The Boats and the Waters

I think I know where the boats came into my life, that is—the love of them.

The Queen Mary from England to America in 1936, a lost love now.

The Nalle, a motorboat in the Swedish Archipelago, where my shorts caught on the bow flagpole as we were docking, and I was slowly lowered to the dock ahead of the boat.

The car ferries when they were still on San Francisco Bay.

The rowboats in the marshes of the unnamed lake near Corona during the war.

Different sailboats I had on the Bay here, the Thunderbird and the other, both now sunk.

The ferry on the Baltic from Germany to Sweden, and the overnight ferry up the Oslo fjord from Copenhagen, when I slept on the deck.

The paddle wheeler down Lake Geneva to the French town of Lausanne at the end.

The Mary Rose up a seaward fjord on Vancouver Island at the end of the West Coast Trail.

The rowboat my son and I will overnight from Italy to  Switzerland to see if Hemingway’s protagonist really could have done it.

They are all associated with some kind of adventure.  I didn’t know what that was on the Queen Mary, I was only two.  But every other one was chosen.  I think, though, all the boats of my adult life were determined by my boyhood time on the little lake near Corona, rowing alone through the cattails where the red-wing blackbirds crowded in the reeds, complaining as they lifted off whenever I got close.
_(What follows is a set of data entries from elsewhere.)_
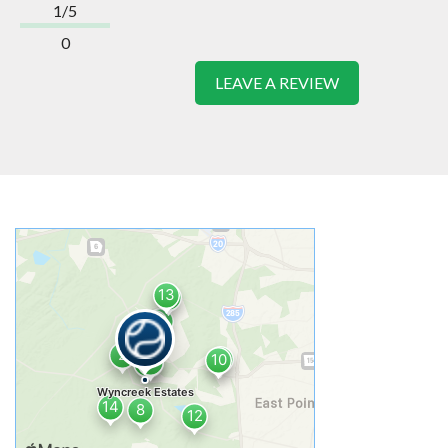
1/5
0
LEAVE A REVIEW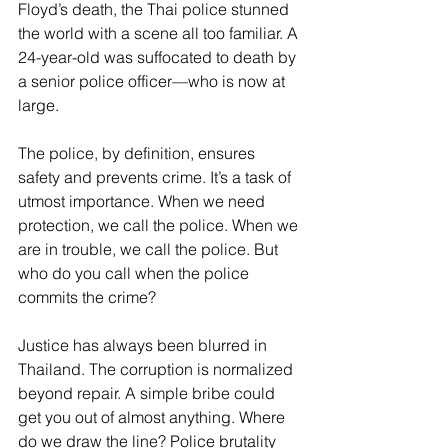
Floyd’s death, the Thai police stunned 
the world with a scene all too familiar. A 
24-year-old was suffocated to death by 
a senior police officer—who is now at 
large. 
The police, by definition, ensures 
safety and prevents crime. It’s a task of 
utmost importance. When we need 
protection, we call the police. When we 
are in trouble, we call the police. But 
who do you call when the police 
commits the crime? 
Justice has always been blurred in 
Thailand. The corruption is normalized 
beyond repair. A simple bribe could 
get you out of almost anything. Where 
do we draw the line? Police brutality 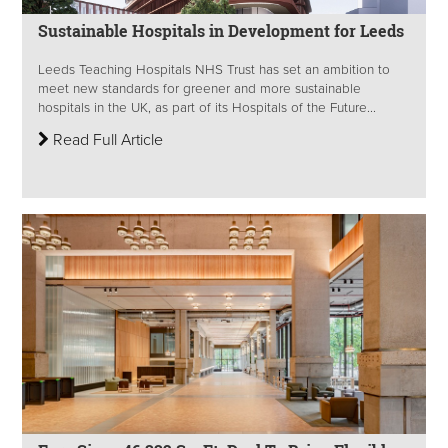
Sustainable Hospitals in Development for Leeds
Leeds Teaching Hospitals NHS Trust has set an ambition to
meet new standards for greener and more sustainable
hospitals in the UK, as part of its Hospitals of the Future...
Read Full Article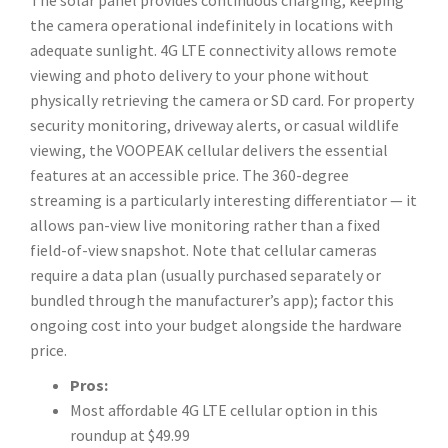
The solar panel provides continuous charging, keeping
the camera operational indefinitely in locations with
adequate sunlight. 4G LTE connectivity allows remote
viewing and photo delivery to your phone without
physically retrieving the camera or SD card. For property
security monitoring, driveway alerts, or casual wildlife
viewing, the VOOPEAK cellular delivers the essential
features at an accessible price. The 360-degree
streaming is a particularly interesting differentiator — it
allows pan-view live monitoring rather than a fixed
field-of-view snapshot. Note that cellular cameras
require a data plan (usually purchased separately or
bundled through the manufacturer’s app); factor this
ongoing cost into your budget alongside the hardware
price.
Pros:
Most affordable 4G LTE cellular option in this
roundup at $49.99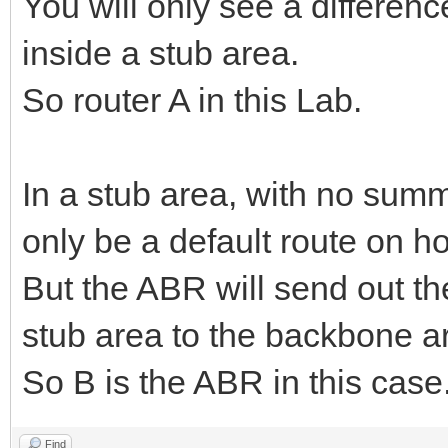
You will only see a differenc
inside a stub area.
So router A in this Lab.
In a stub area, with no sum
only be a default route on ho
But the ABR will send out the
stub area to the backbone ar
So B is the ABR in this case
Find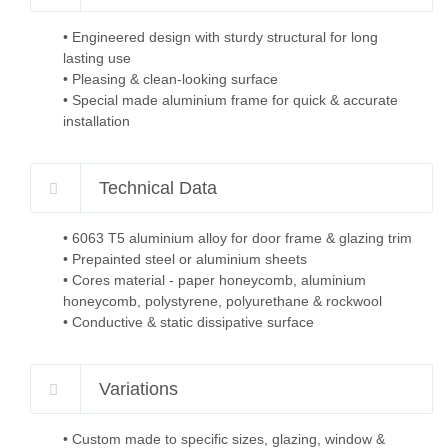
• Engineered design with sturdy structural for long
lasting use
• Pleasing & clean-looking surface
• Special made aluminium frame for quick & accurate
installation
Technical Data
• 6063 T5 aluminium alloy for door frame & glazing trim
• Prepainted steel or aluminium sheets
• Cores material - paper honeycomb, aluminium
honeycomb, polystyrene, polyurethane & rockwool
• Conductive & static dissipative surface
Variations
• Custom made to specific sizes, glazing, window &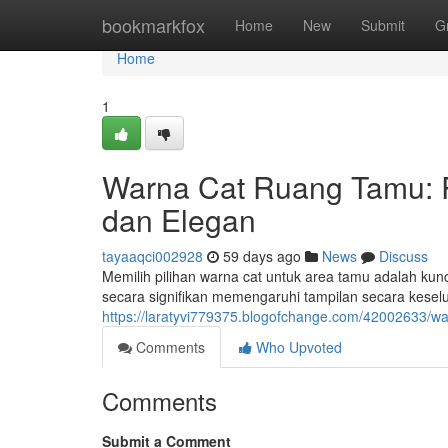
Home
bookmarkfox
Home
New
Submit
G
Home
1
Warna Cat Ruang Tamu:
dan Elegan
tayaaqci002928
59 days ago
News
Discuss
Memilih pilihan warna cat untuk area tamu adalah kun
secara signifikan memengaruhi tampilan secara keselu
https://laratyvi779375.blogofchange.com/42002633/
Comments
Who Upvoted
Comments
Submit a Comment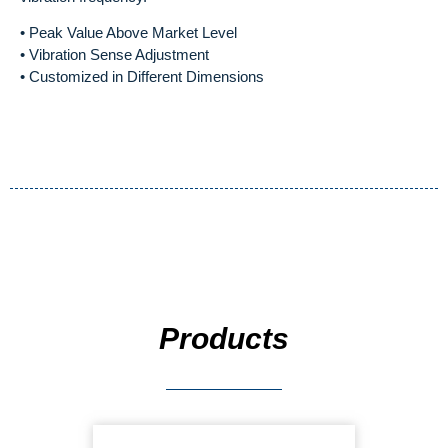
• Peak Value Above Market Level
• Vibration Sense Adjustment
• Customized in Different Dimensions
Products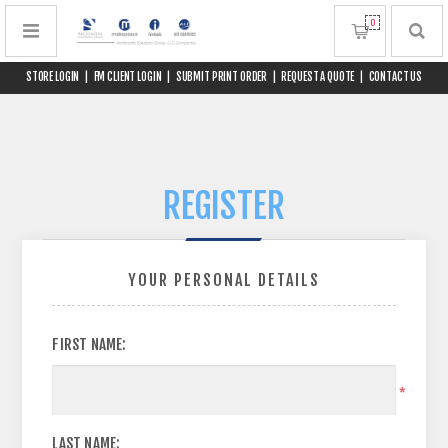
0
STORE LOGIN
|
FM CLIENT LOGIN
|
SUBMIT PRINT ORDER
|
REQUEST A QUOTE
|
CONTACT US
REGISTER
YOUR PERSONAL DETAILS
FIRST NAME:
*
LAST NAME: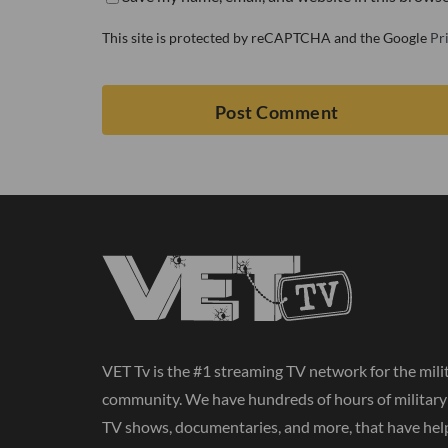
This site is protected by reCAPTCHA and the Google
Pr
VET Tv is the #1 streaming TV network for the mili
community. We have hundreds of hours of militar
TV shows, documentaries, and more, that have hel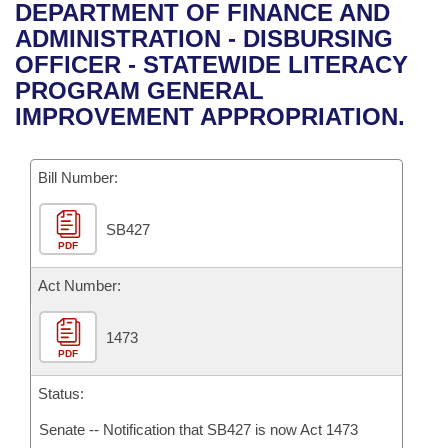
Bills on Committee Agendas
Recent Activities
DEPARTMENT OF FINANCE AND
Bills in House Committees
ADMINISTRATION - DISBURSING
Search Center
Uncodified Historic Legislation
House
Recently Filed
OFFICER - STATEWIDE LITERACY
Bills in Senate Committees
PROGRAM GENERAL
Governor's Veto List
Senate
Personalized Bill Tracking
IMPROVEMENT APPROPRIATION.
Bills in Joint Committees
House Budget
Bills Returned from Committee
Meetings Of The Whole/Business Meetings
Bill Number:
Senate Budget
Bill Conflicts Report
SB427
PDF
House Roll Call
Act Number:
1473
PDF
Status:
Senate -- Notification that SB427 is now Act 1473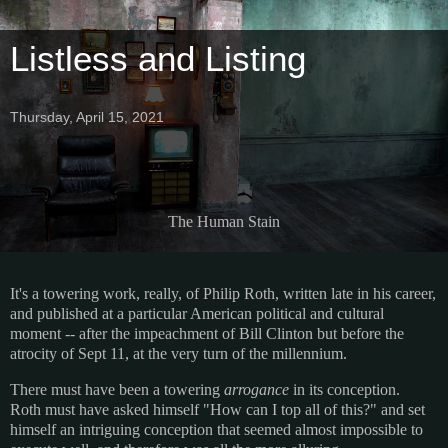
Listless and Listing
Thursday, April 15, 2021
The Human Stain
It's a towering work, really, of Philip Roth, written late in his career,
and published at a particular American political and cultural
moment -- after the impeachment of Bill Clinton but before the
atrocity of Sept 11, at the very turn of the millennium.
There must have been a towering
arrogance
in its conception.
Roth must have asked himself "How can I top all of this?" and set
himself an intriguing conception that seemed almost impossible to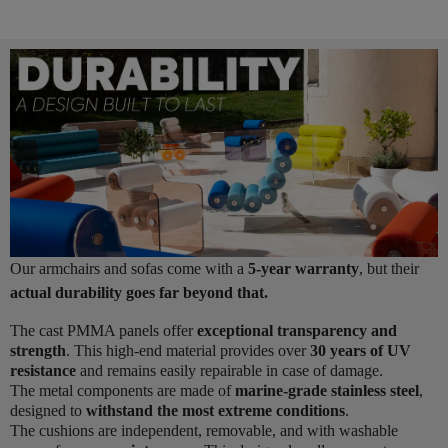
Our armchairs and sofas come with a
5-year warranty
, but their
actual durability goes far beyond that.
The cast PMMA panels offer
exceptional transparency and
strength
. This high-end material provides over
30 years of UV
resistance
and remains easily repairable in case of damage.
The metal components are made of
marine-grade stainless steel
,
designed to
withstand the most extreme conditions
.
The cushions are independent, removable, and with washable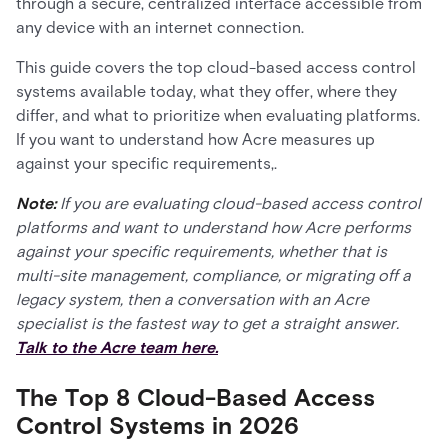
through a secure, centralized interface accessible from
any device with an internet connection.
This guide covers the top cloud-based access control
systems available today, what they offer, where they
differ, and what to prioritize when evaluating platforms.
If you want to understand how Acre measures up
against your specific requirements,.
Note:
If you are evaluating cloud-based access control
platforms and want to understand how Acre performs
against your specific requirements, whether that is
multi-site management, compliance, or migrating off a
legacy system, then a conversation with an Acre
specialist is the fastest way to get a straight answer.
Talk to the Acre team here.
The Top 8 Cloud-Based Access
Control Systems in 2026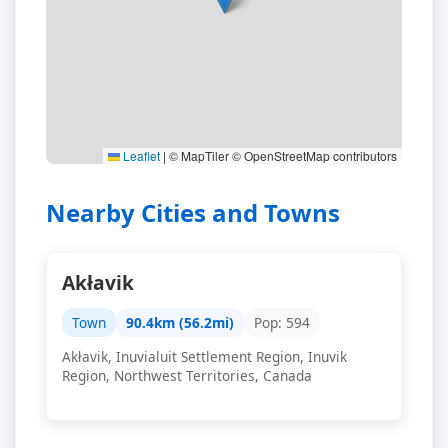
Leaflet
|
© MapTiler © OpenStreetMap contributors
Nearby Cities and Towns
Akłavik
Town
90.4km (56.2mi)
Pop: 594
Akłavik, Inuvialuit Settlement Region, Inuvik
Region, Northwest Territories, Canada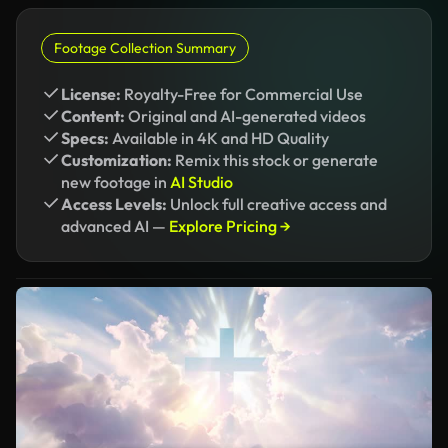
Footage Collection Summary
License:
Royalty-Free for Commercial Use
Content:
Original and AI-generated videos
Specs:
Available in 4K and HD Quality
Customization:
Remix this stock or generate
new footage in
AI Studio
Access Levels:
Unlock full creative access and
advanced AI —
Explore Pricing →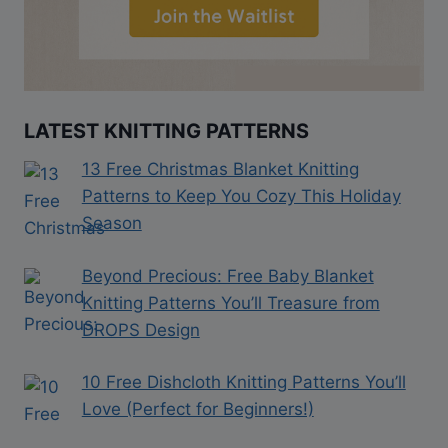
LATEST KNITTING PATTERNS
13 Free Christmas Blanket Knitting
Patterns to Keep You Cozy This Holiday
Season
Beyond Precious: Free Baby Blanket
Knitting Patterns You’ll Treasure from
DROPS Design
10 Free Dishcloth Knitting Patterns You’ll
Love (Perfect for Beginners!)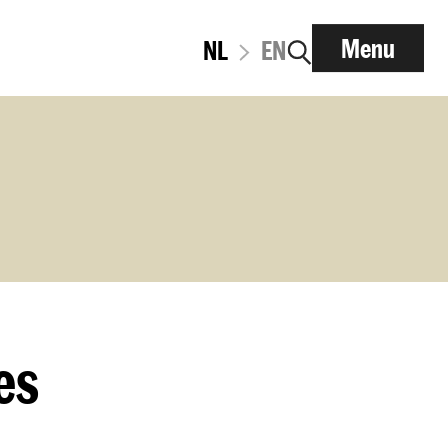
Menu
NL
EN
es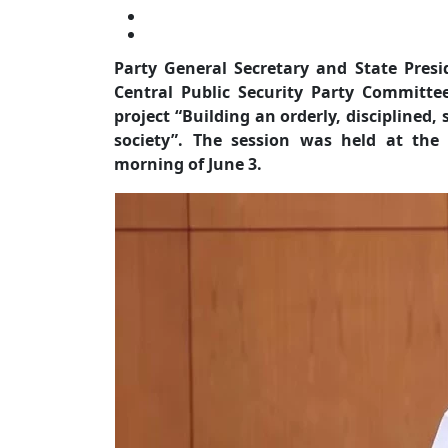
Party General Secretary and State Pres
Central Public Security Party Committe
project “Building an orderly, disciplined,
society”. The session was held at the
morning of June 3.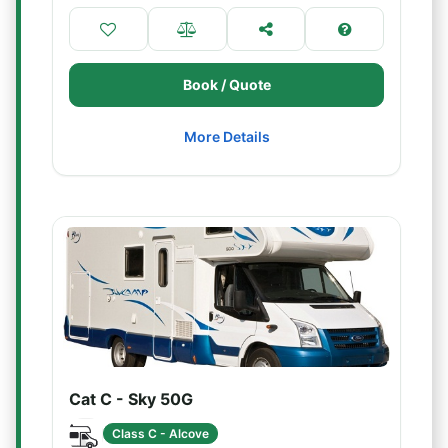
Book / Quote
More Details
Cat C - Sky 50G
Class C - Alcove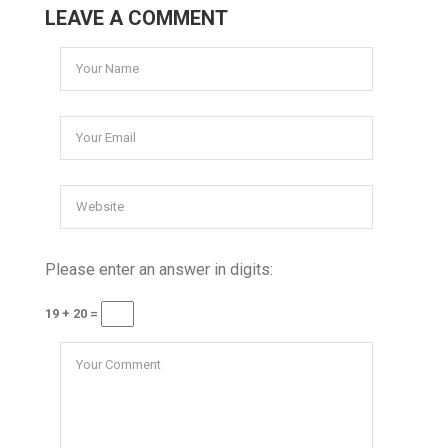
LEAVE A COMMENT
Please enter an answer in digits:
19 + 20 =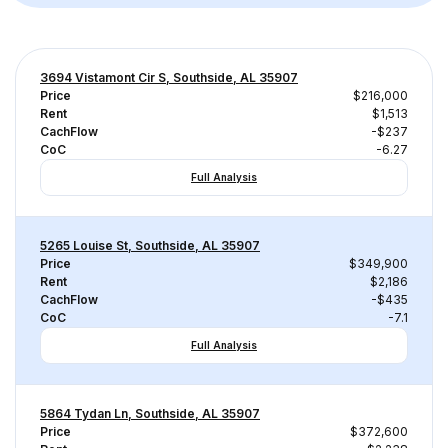
3694 Vistamont Cir S, Southside, AL 35907
Price
$216,000
Rent
$1,513
CachFlow
-$237
CoC
-6.27
Full Analysis
5265 Louise St, Southside, AL 35907
Price
$349,900
Rent
$2,186
CachFlow
-$435
CoC
-7.1
Full Analysis
5864 Tydan Ln, Southside, AL 35907
Price
$372,600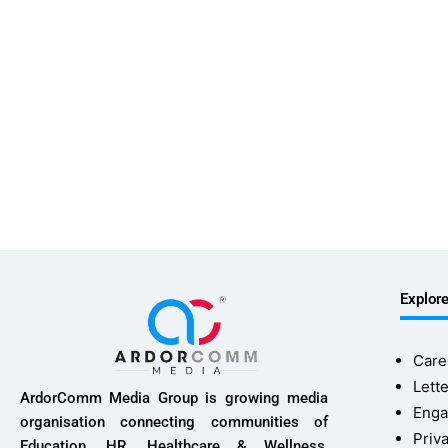
Explor
Care
Lette
ArdorComm Media Group is growing media
Enga
organisation connecting communities of
Priv
Education, HR, Healthcare & Wellness,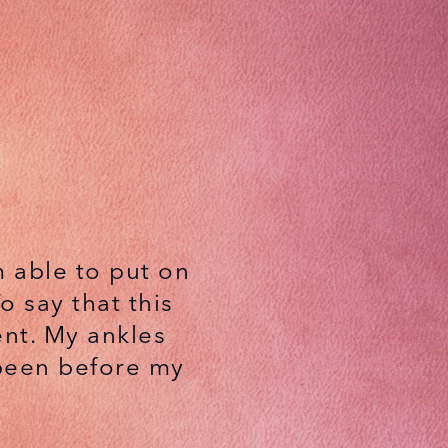
am able to put on
 say that this
nt. My ankles
 been before my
The lake was still and muddy, never clear.  The boats were for guests at the small hotel, guests who never used them because the boats were rough, wood with water in the bottom, unmatched oars or even boards to paddle with, and sometimes dried worms curled upon the seats after true sailors had finished their fishing expedition up the Amazon.

Perhaps ten years ago I went back.  The lake was overgrown with tules and deep grass, now part of the Santa Ana River basin.  The boats were long gone.  Our house is gone,

And the three room school is gone.  But the blackbirds remained, and have remained—my favorite bird, and if I have again some boat with a sail I shall have a red sail and the boat will be called “Red Wing”.